§ Dataset extract
++++++++++

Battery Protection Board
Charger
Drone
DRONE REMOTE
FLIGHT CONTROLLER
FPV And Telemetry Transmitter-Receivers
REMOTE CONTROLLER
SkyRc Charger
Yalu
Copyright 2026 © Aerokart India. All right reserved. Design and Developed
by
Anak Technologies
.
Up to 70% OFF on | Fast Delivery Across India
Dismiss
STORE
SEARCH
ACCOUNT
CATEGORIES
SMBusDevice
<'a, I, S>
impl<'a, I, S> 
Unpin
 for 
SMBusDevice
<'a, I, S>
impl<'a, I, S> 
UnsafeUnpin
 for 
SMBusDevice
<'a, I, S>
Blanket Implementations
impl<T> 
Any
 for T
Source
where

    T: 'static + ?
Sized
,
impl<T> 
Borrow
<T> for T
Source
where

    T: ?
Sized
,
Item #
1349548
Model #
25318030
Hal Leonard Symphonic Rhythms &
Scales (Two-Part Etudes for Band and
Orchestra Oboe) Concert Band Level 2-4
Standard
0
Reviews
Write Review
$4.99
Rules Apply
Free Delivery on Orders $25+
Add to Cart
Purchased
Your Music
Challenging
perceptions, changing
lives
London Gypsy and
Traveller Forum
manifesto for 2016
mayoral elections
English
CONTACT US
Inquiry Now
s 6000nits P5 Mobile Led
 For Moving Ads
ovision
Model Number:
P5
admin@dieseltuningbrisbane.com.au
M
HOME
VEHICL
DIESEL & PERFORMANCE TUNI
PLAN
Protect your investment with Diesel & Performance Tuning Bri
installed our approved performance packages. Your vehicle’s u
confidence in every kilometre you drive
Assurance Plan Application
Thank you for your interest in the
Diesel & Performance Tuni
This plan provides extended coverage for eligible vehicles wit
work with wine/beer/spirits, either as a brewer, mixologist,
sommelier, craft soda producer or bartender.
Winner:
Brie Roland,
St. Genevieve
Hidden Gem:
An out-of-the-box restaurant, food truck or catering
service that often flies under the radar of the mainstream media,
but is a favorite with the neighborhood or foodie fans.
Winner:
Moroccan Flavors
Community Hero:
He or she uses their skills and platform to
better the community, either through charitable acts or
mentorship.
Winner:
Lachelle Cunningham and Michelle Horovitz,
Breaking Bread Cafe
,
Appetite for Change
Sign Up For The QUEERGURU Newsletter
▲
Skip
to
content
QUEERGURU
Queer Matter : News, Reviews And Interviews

++++++++++

§ Work to complete
List every line in the entries that contains the word "Reviews", matching its case.

§ Response to the task
Reviews
Queer Matter : News, Reviews And Interviews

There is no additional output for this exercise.